The cost disparity between health care in the United States and in other countries helps create a market that companies like Planet Hospital thrive in.
"An international price comparison of 15 procedures reveals that there could be savings of around $1.4 billion annually, even if only one in 10 U.S. patients choose to undergo treatment abroad," World Bank economist Aaditya Mattoo wrote in the journal Health Affairs.
However, the World Bank report also found that health insurance providers discriminate based on location of care, meaning many just won't pay for medical care overseas. There is only so far "out of network" you can be.
In the room next to Gilmore's at her New Delhi hospital was another American hip patient, Rick Thues, a 53-year-old computer consultant from California who loves to skydive and wanted legs strong enough to land on.
He said he would have preferred to go to a hospital in Orange County, Calif., where one of the pioneers in the field works, but that his HMO let him down.
"They denied my requests for hip resurfacing, even though it costs no more -- they didn't have a code for it -- and therefore they flat denied my hip resurfacing as opposed to hip replacement," Thues said.
Thues took his claim to the state board of appeals and lost, although one doctor agreed that it was the right surgery. The other two believed there wasn't enough historical evidence: Hip resurfacing has only recently been approved in the United States.
"I don't think I had another choice. I really don't. What could I have done? I -- well, I could've paid more money. I could've waited four to six months. I could've gotten last year's prosthetic. But I didn't. I decided I wanted the state of the art, and I wanted it now because I needed it now," he said.
Max Hospital is one of nearly a half dozen new hospitals popping up within a half hour of the Delhi International Airport. By the year 2010, there will be 2000 more Western-standard hospital beds -- at Indian prices.
Many of the new hospitals are already accredited by an organization called the Joint Commission, which also helps set the standard for thousands of hospitals in the United States, and has approved more than 100 hospitals around the world in the past six years.

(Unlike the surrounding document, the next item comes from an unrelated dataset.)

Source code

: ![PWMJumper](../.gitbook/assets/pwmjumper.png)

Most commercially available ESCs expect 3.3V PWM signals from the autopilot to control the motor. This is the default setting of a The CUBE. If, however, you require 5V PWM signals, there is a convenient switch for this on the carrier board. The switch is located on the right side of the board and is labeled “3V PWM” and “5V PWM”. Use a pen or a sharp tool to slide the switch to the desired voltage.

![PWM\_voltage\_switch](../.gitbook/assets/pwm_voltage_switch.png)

One of India's most ambitious new hospitals, in the town of Gurgaon, was spearheaded by Dr. Naresh Trehan, the most prominent heart surgeons in India today. He used to work in the United States but came back to build a hospital that offered the same standard of care for his countrymen back home.
The existing hospital already handles a volume of heart surgeries greater than most Western hospitals, but his latest research specialty institution hopes to combine the best of Eastern and Western medicines for both international and domestic clients.
"International patients are great, but you have to realize there are 300 million middle-class Indians who can afford the kind of care we are providing," Trehan said.
Analysts wonder what impact this will have on health care in the United States. People like Dodie Gilmore are finding less-expensive health care outside the United States, and the quality of care she received in India has reset the bar for what she feels entitled to in a medical experience.
"I really believe that health care is really the only industry in America that's never really had competition before, and competition is healthy," PlanetHospital's Rupak said.